Requirement 1 = Rewrite the passage about psychotherapy between "At the last" and "and psychodynamic psychotherapies.", inclusive, replacing "seminar" with "lecture".
Requirement 2 = In the passage about psychotherapy, what did Donald Winnicott say is the aim of our psychological development?

Exercise passage =
* * *

A Bridge too Far
Psychotherapy is a strange world. It claims to help people resolve conflict and change, yet the whole profession is deeply split. The psychoanalysts, humanists and behaviourists are all convinced their approach is only true one, but when it all boils down, there is more to connect different therapies than to separate them. While claiming allegiance to a particular modality, most therapists develop their technique and attitude from an eclectic theoretical background and would, I think, agree that the success of therapy does not so much depend on the modality as on the quality of the therapeutic relationship and depth of communication.
Nevertheless, attempts to bring the different therapeutic disciplines together has been beset with difficulties, so much so that the United Kingdom Council for Psychotherapy has relinquished the effort and claims instead to supports diversity, whatever that means. Clearly integration is seen as a bridge too far.
Separation cuts deep into the human society. It exposes enormous ambivalence. While we desire to belong, at the same time we wish to also be separate, independent, autonomous. Donald Winnicott captured the resolution of that dilemma, when he said that the aim of our psychological development is have ‘the confidence to be ourselves in the company of others’. But the company of others implies belonging to certain professional groups, societies or teams that encompass a particular set of interests or attitudes.
That immediately introduces a split. If we belong to a certain group, we don’t belong to other groups. While Pi, in Yann Martel’s wonderful allegory, The Life of Pi, might practice as a Christian, a Moslem and a Hindu, he causes consternation among all three sects. He must choose; he can’t be all three. The same seems to apply to the psychotherapies. Psychoanalysts tend to dismiss cognitive behavioural therapy with ill concealed disdain, yet they would agree that the goal of psychoanalysis is for an understanding that brings about a change in thought and behaviour.
Even the most inclusive societies seem to demand we make a choice. This starts early in life. At the age of 14, I had to decide whether I was going to study arts or sciences. Later I decided to be a doctor, which meant not dedicating myself to my first love, zoology and ecology. Then I chose gastroenterology and not neurology. More devastating in its consequences, although I discovered it was possible to love more than one woman, I had to choose one and abandon the other. To fudge, to be indecisive or deceptive challenges the social order, even though it might make perfect psychobiological sense.
So perhaps separation is part of our encultured identity. Society demands difference, encourages diversity. There must be something about agreement, sameness that does not lead to progress. Society is like a shark; if it doesn’t keep moving forward, it dies! Difference and the anxiety and competition this induces, keeps society alive. If The Government were not continually being challenged by the opposition, then there would be no recovery. The only time coalitions thrive is when there is an overwhelming external threat.
So each of us embodies a certain set of beliefs and attitudes that make us who we are and sets us apart from others. That is socially acceptable as long as understanding and tolerance exists between groups. It’s when different groups feel attacked for their beliefs and are forced to adopt adversarial positions and ever more extreme attitudes, that difficulties ensue.
Unfortunately psychotherapy, which purports to be the most understanding of professions, is riddled with sectarianism to the detriment of therapists as well as their clients.
We need to built bridges, not broad bridges that reduce everything to its lowest common denominator, but bridges with a café in the centre of them that facilitate communication and understanding.
At the last meeting of The Hallam Institute of Psychotherapy on July 1st, Keith Tudor, a Humanistic Psychotherapist and co- founder of Temenos, a Sheffield group promoting Person Centred Therapy, delivered a seminar entitled Building Bridges over Troubled Waters; regarding humanistic and psychodynamic psychotherapies.

* * *

Aerial feature coordinate data =

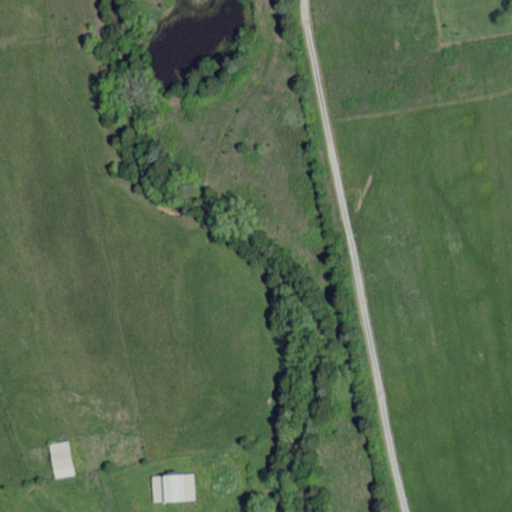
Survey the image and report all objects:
road: (353, 256)
building: (62, 459)
building: (174, 487)
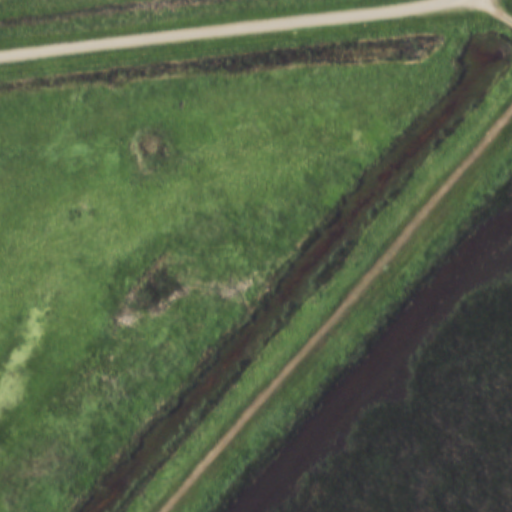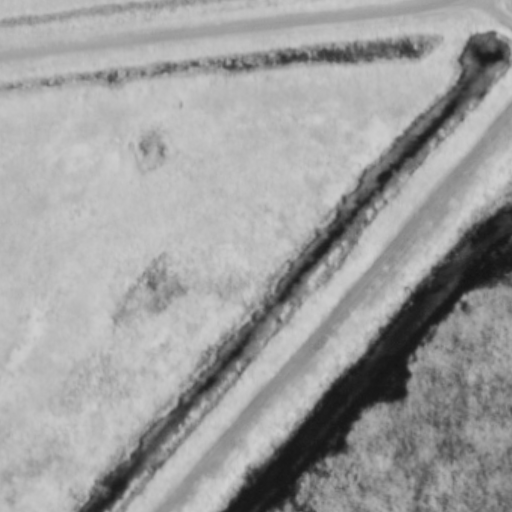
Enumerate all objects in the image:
road: (502, 7)
road: (208, 28)
road: (335, 313)
dam: (343, 331)
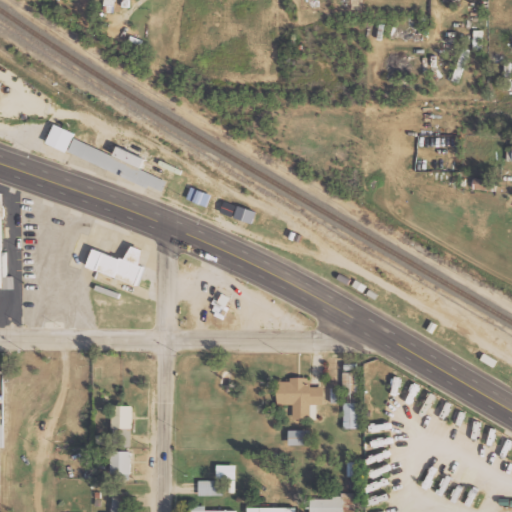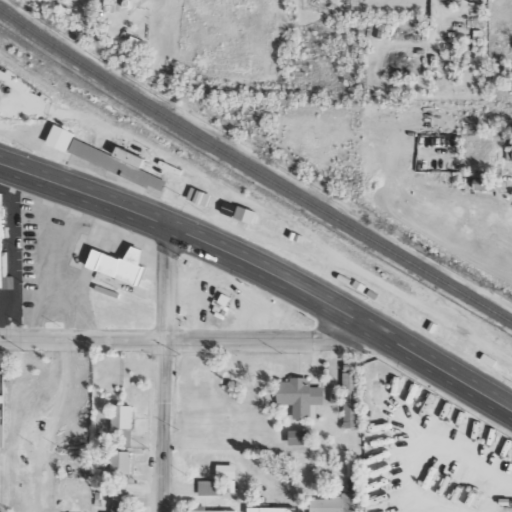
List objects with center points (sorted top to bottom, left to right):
building: (478, 39)
building: (464, 56)
building: (1, 84)
building: (61, 137)
building: (62, 137)
building: (130, 156)
building: (117, 165)
building: (117, 165)
railway: (253, 167)
building: (485, 184)
building: (245, 214)
building: (119, 264)
road: (264, 265)
building: (220, 304)
road: (195, 336)
road: (168, 366)
building: (350, 382)
building: (301, 397)
building: (353, 415)
building: (122, 426)
building: (300, 437)
building: (121, 465)
building: (227, 471)
building: (211, 487)
building: (121, 501)
building: (333, 503)
building: (211, 511)
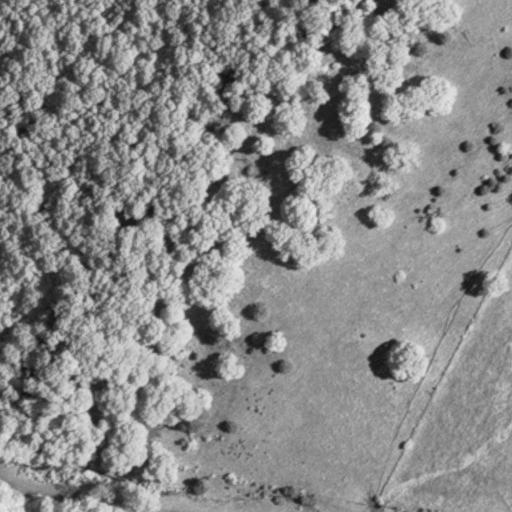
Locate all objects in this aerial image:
road: (33, 496)
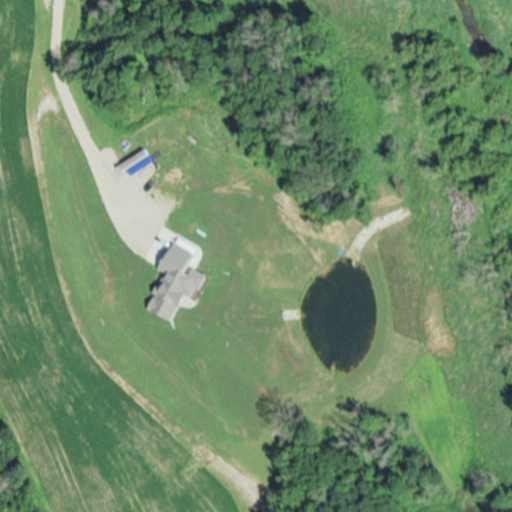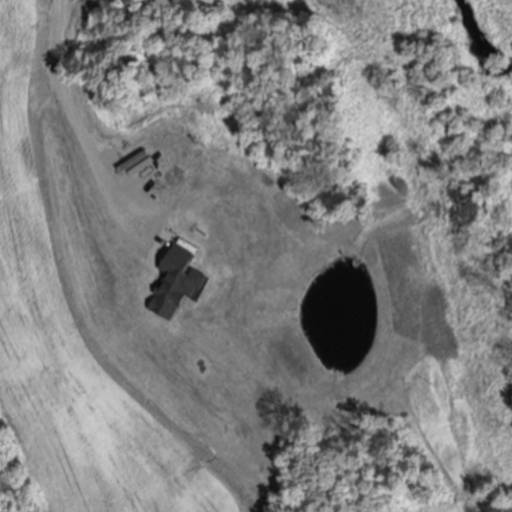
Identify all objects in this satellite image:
road: (68, 125)
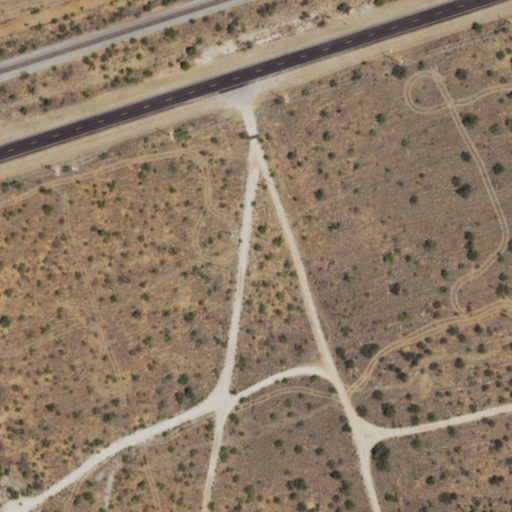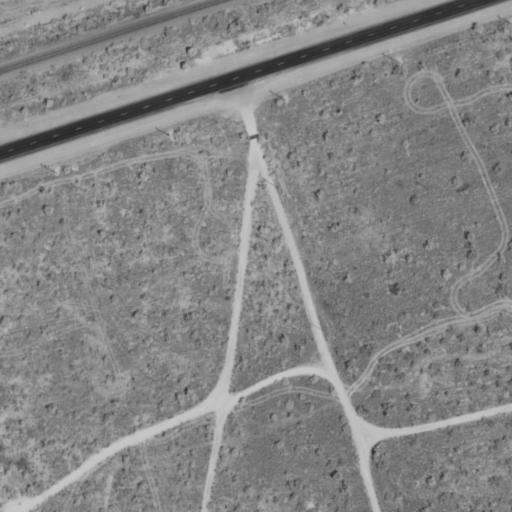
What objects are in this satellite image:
railway: (110, 35)
road: (239, 77)
road: (217, 292)
road: (279, 392)
road: (135, 430)
road: (407, 451)
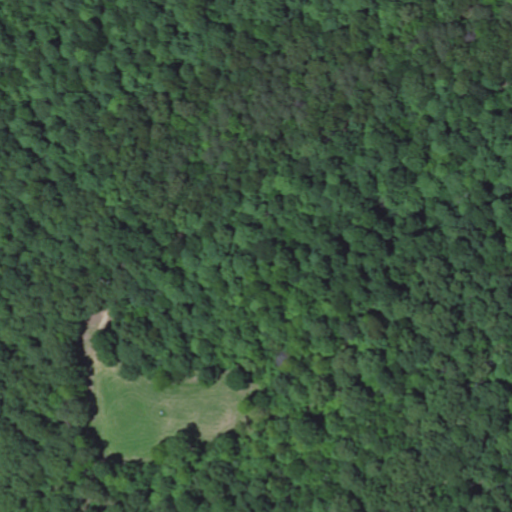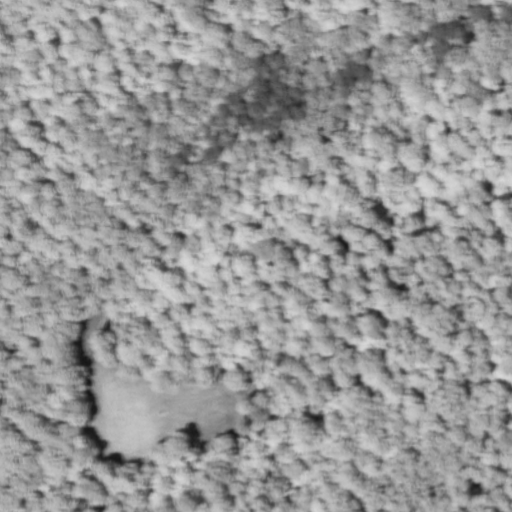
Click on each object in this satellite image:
road: (207, 248)
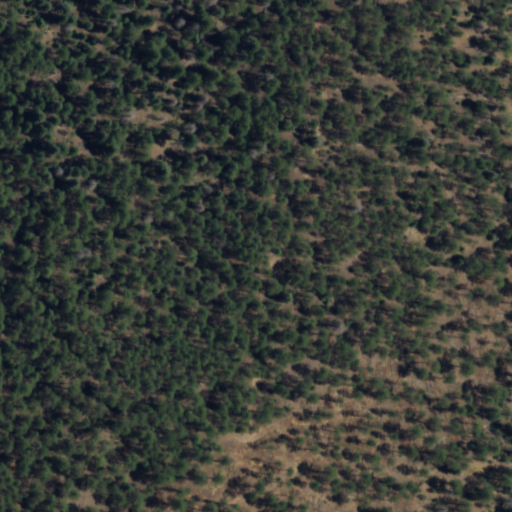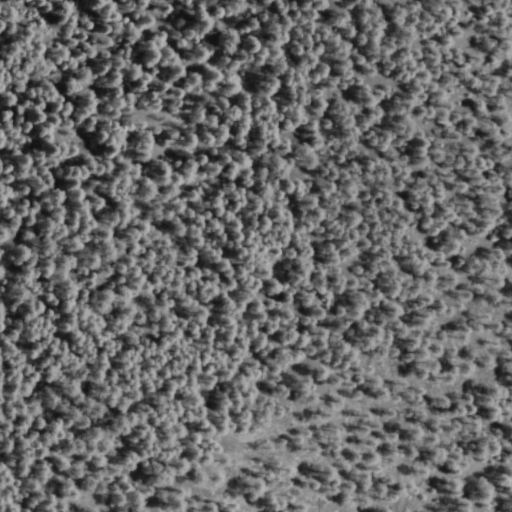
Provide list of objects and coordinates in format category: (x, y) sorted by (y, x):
road: (269, 263)
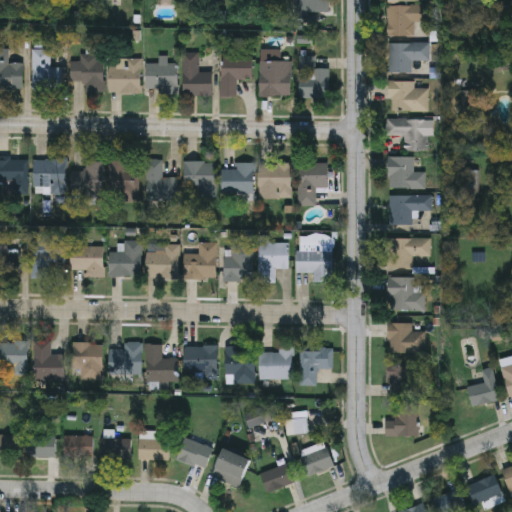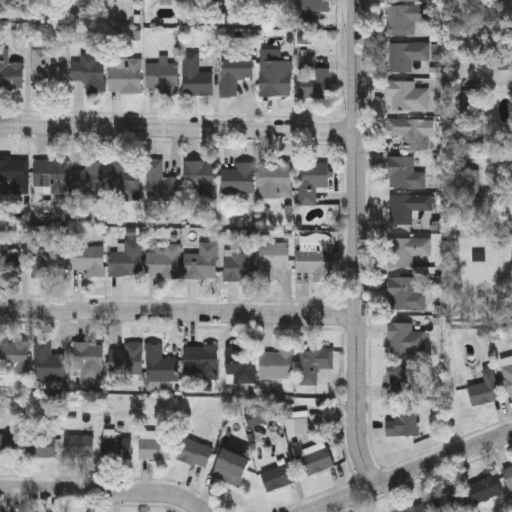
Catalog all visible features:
building: (124, 0)
building: (210, 0)
building: (405, 0)
building: (406, 1)
building: (164, 2)
building: (165, 3)
building: (314, 6)
building: (315, 7)
building: (403, 19)
building: (404, 22)
building: (406, 55)
building: (407, 57)
building: (234, 70)
building: (236, 72)
building: (10, 73)
building: (45, 73)
building: (88, 73)
building: (10, 75)
building: (46, 75)
building: (90, 75)
building: (124, 76)
building: (161, 76)
building: (194, 76)
building: (126, 78)
building: (162, 78)
building: (196, 78)
building: (275, 79)
building: (312, 79)
building: (276, 81)
building: (314, 81)
building: (407, 97)
building: (409, 99)
road: (179, 128)
building: (409, 132)
building: (411, 134)
building: (404, 174)
building: (13, 175)
building: (49, 175)
building: (405, 176)
building: (14, 177)
building: (199, 177)
building: (51, 178)
building: (238, 178)
building: (124, 179)
building: (200, 179)
building: (87, 180)
building: (275, 180)
building: (239, 181)
building: (89, 182)
building: (125, 182)
building: (159, 182)
building: (276, 182)
building: (311, 182)
building: (313, 184)
building: (160, 185)
building: (406, 209)
building: (408, 212)
road: (358, 245)
building: (406, 251)
building: (407, 253)
building: (46, 254)
building: (48, 256)
building: (316, 257)
building: (87, 259)
building: (126, 259)
building: (272, 259)
building: (317, 260)
building: (89, 261)
building: (127, 261)
building: (201, 262)
building: (238, 262)
building: (273, 262)
building: (9, 263)
building: (162, 263)
building: (202, 264)
building: (240, 264)
building: (10, 265)
building: (164, 265)
building: (404, 295)
building: (405, 297)
road: (179, 313)
building: (405, 339)
building: (406, 342)
building: (14, 357)
building: (15, 359)
building: (126, 359)
building: (87, 361)
building: (127, 361)
building: (46, 362)
building: (200, 362)
building: (88, 363)
building: (313, 363)
building: (202, 364)
building: (277, 364)
building: (48, 365)
building: (159, 365)
building: (240, 365)
building: (315, 365)
building: (278, 366)
building: (161, 367)
building: (241, 367)
building: (507, 376)
building: (508, 378)
building: (402, 381)
building: (403, 383)
building: (484, 390)
building: (486, 392)
building: (256, 417)
building: (258, 420)
building: (403, 422)
building: (296, 424)
building: (405, 424)
building: (297, 426)
building: (44, 444)
building: (8, 446)
building: (45, 446)
building: (78, 446)
building: (9, 447)
building: (79, 448)
building: (115, 448)
building: (154, 449)
building: (117, 450)
building: (155, 451)
building: (194, 454)
building: (195, 456)
building: (315, 458)
building: (316, 461)
building: (231, 468)
building: (233, 470)
road: (412, 472)
building: (277, 478)
building: (508, 478)
building: (509, 478)
building: (279, 480)
building: (484, 490)
building: (486, 492)
road: (103, 493)
building: (449, 502)
building: (451, 503)
building: (416, 508)
building: (418, 509)
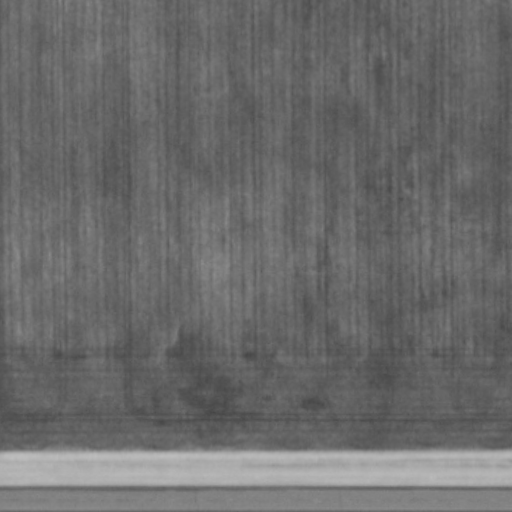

* * *

Answer section 1 =
At the last meeting of The Hallam Institute of Psychotherapy on July 1st, Keith Tudor, a Humanistic Psychotherapist and co- founder of Temenos, a Sheffield group promoting Person Centred Therapy, delivered a lecture entitled Building Bridges over Troubled Waters; regarding humanistic and psychodynamic psychotherapies.

Answer section 2 = To have "the confidence to be ourselves in the company of others."